::: Provided data :::

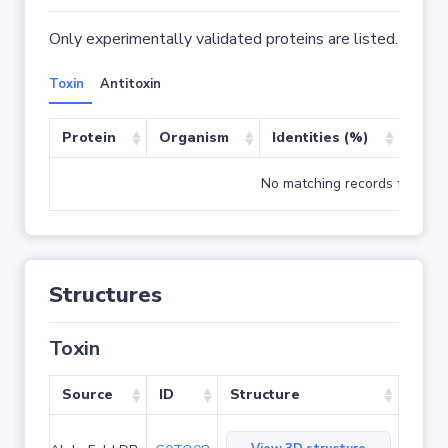
Only experimentally validated proteins are listed.
Toxin
Antitoxin
Protein
Organism
Identities (%)
Cove
No matching records found
Structures
Toxin
Source
ID
Structure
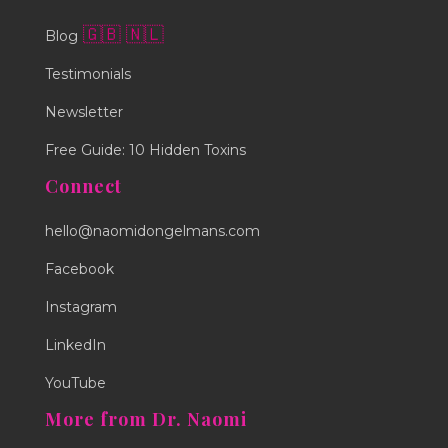
🇬🇧
🇳🇱
Blog
Testimonials
Newsletter
Free Guide: 10 Hidden Toxins
Connect
hello@naomidongelmans.com
Facebook
Instagram
LinkedIn
YouTube
More from Dr. Naomi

:::

Exact repetition of the material above is required, with the images removed.

Your response -
Only experimentally validated proteins are listed.
Toxin
Antitoxin
Protein
Organism
Identities (%)
Cove
No matching records found
Structures
Toxin
Source
ID
Structure
🇬🇧
🇳🇱
Blog
Testimonials
Newsletter
Free Guide: 10 Hidden Toxins
Connect
hello@naomidongelmans.com
Facebook
Instagram
LinkedIn
YouTube
More from Dr. Naomi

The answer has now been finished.